The holiday season is finally upon us. For most civilians that means family gatherings, Black Friday deals, tons of decadent treats, trimming the tree and more. For some public safety personnel, it means an increase in public disturbance and shoplifting calls.
How does Autism fit into this?
There are a few things to consider. At first you may get called for someone “acting strangely.” A retailer might read certain behaviors as suspicious and assume the person with autism has intent to steal or cause trouble. Some behaviors you may encounter include:
- Methodically walking through the store in a certain pattern
- Rearranging or lining up items on shelves
- Staring at displays, lights or ceiling fans
- Opening and closing doors
- Appearing nervous and agitated
- Unable to wait in line for their turn to pay
- Pushing someone out of the way to obtain an item
- Sitting on the floor rocking back and forth covering ears
Due to an obsessive need for an object, sensory overwhelm from the environment, or self-control issues that cause an inability to wait in line, a person with autism may grab an object and leave the store with it. More often than not, they are completely unaware that they have committed a crime.
Occasionally, you may also uncover that a thief has sent someone with autism into a store to retrieve an item for them. Autistic people can be eager to please and are usually compliant and trusting.
While these behaviors appear as vandalism, plotting to steal, or bullying, they are usually part of impulsive behaviors that can often accompany autism. Unlike a typical shoplifter, an autistic person will most likely walk right out of the store with the item completely visible. They will not hide it or sneak it into their clothing.
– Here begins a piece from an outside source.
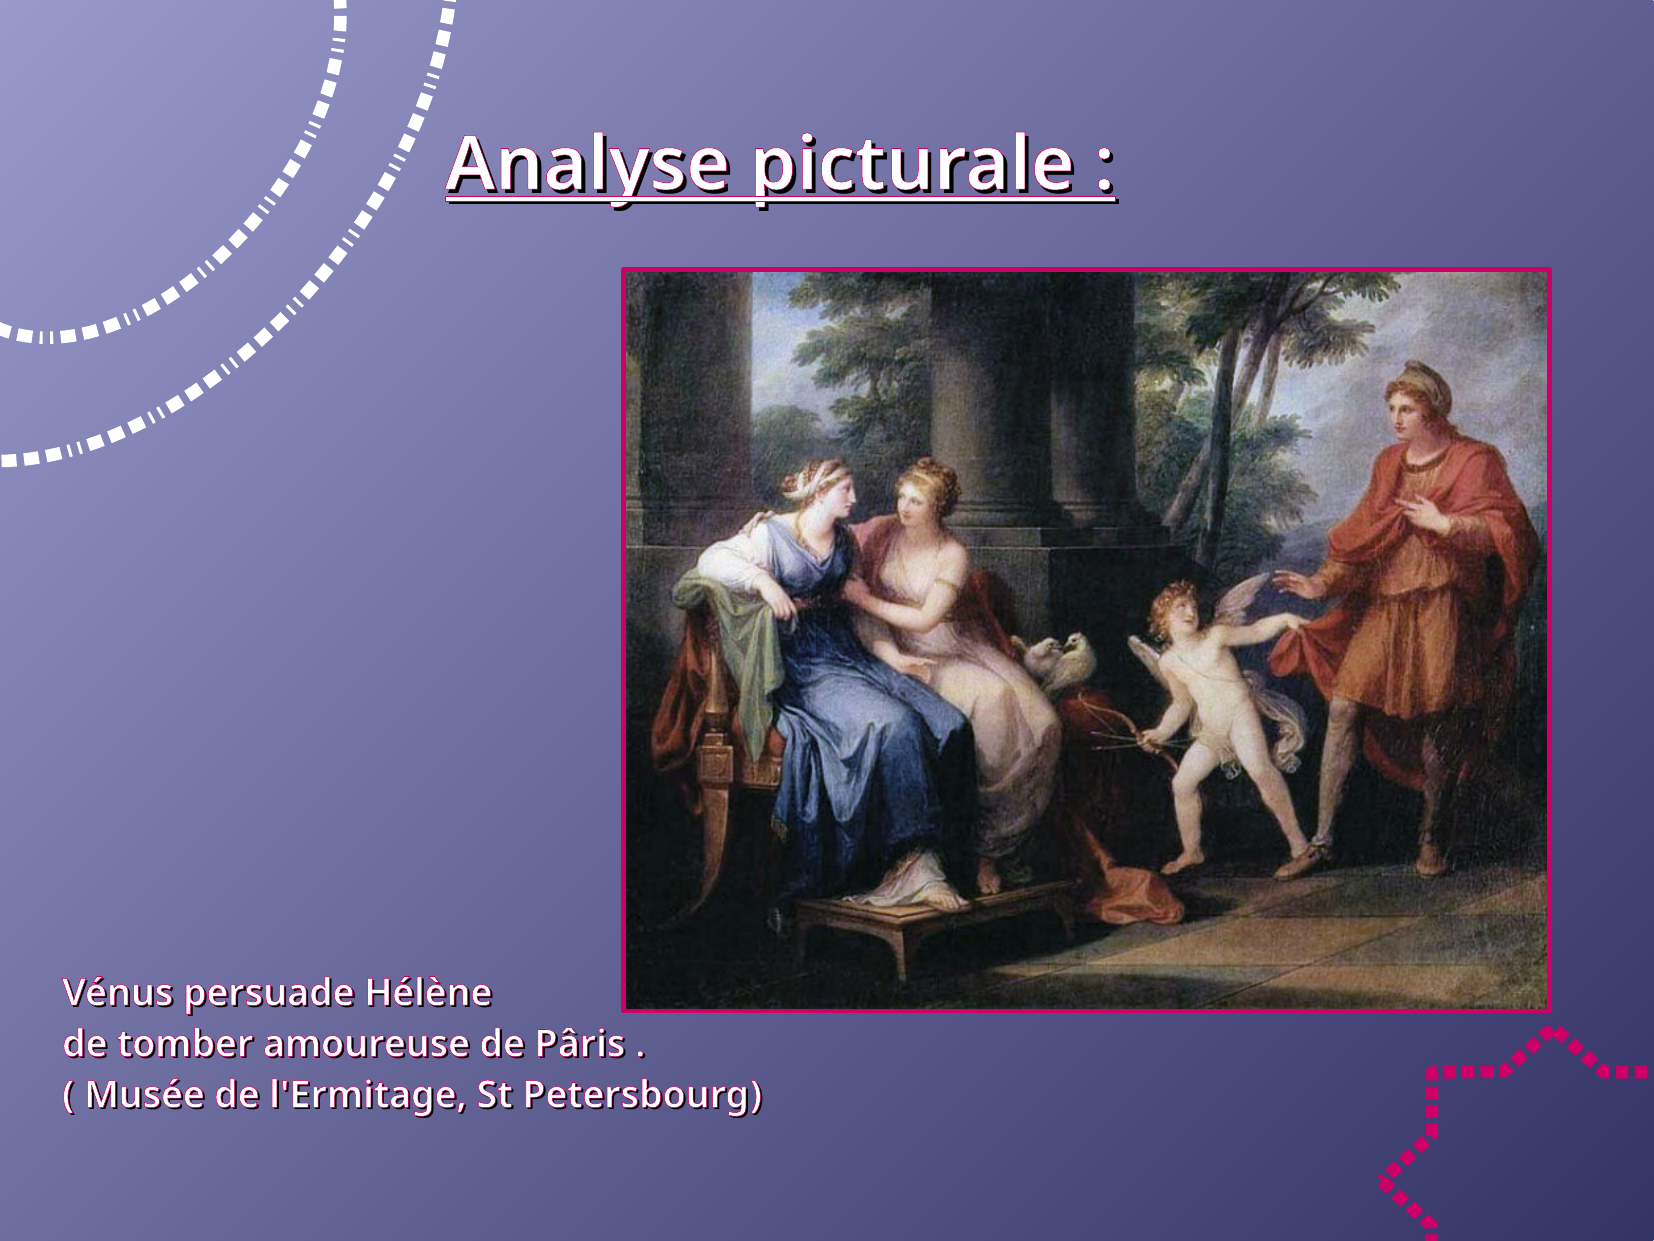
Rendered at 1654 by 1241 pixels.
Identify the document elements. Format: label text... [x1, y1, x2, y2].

text_box Vénus persuade Hélène de tomber amoureuse de Pâris . ( Musée de l'Ermitage, St Petersbourg) [47, 957, 851, 1123]
text_box Analyse picturale : [429, 101, 1482, 217]
picture [625, 271, 1548, 1009]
These are not excuses, of course. I am most certainly not telling you to let a person march into a store, display disruptive behaviors and walk out without paying for merchandise simply because they are autistic and may not be able to help themselves. What I am saying is, if you respond to a call for someone acting strangely and they are carrying out repetitive behaviors or seem “tuned out,” consider the possibility that something else is going on.
Evaluate the behavior, look for alternative IDs or communication devices, get them to a quiet, safe place and contact their caregiver if possible.